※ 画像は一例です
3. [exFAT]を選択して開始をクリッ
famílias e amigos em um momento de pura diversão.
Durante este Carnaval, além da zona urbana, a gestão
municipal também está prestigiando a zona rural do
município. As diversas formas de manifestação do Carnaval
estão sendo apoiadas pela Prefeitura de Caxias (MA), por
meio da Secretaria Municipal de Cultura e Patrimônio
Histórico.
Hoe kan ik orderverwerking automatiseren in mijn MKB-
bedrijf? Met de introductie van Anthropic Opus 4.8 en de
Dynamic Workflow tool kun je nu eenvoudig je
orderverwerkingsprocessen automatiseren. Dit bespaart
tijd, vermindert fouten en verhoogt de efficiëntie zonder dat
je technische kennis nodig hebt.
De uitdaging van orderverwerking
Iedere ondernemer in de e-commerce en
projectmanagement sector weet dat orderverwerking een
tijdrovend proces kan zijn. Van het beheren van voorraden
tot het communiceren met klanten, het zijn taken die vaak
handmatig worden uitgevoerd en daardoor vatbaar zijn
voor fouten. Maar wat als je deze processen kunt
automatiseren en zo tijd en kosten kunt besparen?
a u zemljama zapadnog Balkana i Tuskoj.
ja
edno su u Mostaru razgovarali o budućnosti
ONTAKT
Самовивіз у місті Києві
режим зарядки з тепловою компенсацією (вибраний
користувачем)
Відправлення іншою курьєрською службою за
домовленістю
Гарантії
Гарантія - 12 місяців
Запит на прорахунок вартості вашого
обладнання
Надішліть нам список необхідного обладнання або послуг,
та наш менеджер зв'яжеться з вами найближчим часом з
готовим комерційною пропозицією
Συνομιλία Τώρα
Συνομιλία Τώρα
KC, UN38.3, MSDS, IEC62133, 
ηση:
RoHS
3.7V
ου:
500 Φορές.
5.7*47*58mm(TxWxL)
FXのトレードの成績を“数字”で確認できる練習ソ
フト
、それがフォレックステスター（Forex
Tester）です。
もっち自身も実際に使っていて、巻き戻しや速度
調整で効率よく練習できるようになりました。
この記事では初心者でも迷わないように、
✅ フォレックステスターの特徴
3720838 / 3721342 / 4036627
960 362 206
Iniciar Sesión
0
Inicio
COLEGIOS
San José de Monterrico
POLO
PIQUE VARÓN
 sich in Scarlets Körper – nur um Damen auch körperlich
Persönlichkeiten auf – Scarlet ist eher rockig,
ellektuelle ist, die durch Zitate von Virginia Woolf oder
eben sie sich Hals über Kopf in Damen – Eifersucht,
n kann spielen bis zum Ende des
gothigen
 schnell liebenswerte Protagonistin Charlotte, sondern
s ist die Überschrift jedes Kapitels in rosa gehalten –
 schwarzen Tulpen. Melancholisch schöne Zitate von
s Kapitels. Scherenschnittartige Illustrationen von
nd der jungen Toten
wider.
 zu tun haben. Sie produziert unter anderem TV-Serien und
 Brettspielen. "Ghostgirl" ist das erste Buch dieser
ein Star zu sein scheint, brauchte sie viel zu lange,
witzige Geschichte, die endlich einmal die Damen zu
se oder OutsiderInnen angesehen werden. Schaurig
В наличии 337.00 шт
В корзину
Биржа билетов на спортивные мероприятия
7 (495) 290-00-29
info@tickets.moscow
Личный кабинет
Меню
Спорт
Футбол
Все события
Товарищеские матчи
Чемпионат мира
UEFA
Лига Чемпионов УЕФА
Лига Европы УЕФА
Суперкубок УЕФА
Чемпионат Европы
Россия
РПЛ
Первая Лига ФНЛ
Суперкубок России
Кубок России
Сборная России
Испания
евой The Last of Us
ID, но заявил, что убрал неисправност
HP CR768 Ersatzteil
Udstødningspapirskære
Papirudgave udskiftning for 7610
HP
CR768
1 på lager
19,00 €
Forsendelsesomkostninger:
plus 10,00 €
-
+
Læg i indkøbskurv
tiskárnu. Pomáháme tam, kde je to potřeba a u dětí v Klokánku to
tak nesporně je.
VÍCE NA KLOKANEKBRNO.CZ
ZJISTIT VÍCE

────────────────

● Directions for this task
All lines that contain the word "fouten" must be copied from the records above.

● Exercise answer
tijd, vermindert fouten en verhoogt de efficiëntie zonder dat
voor fouten. Maar wat als je deze processen kunt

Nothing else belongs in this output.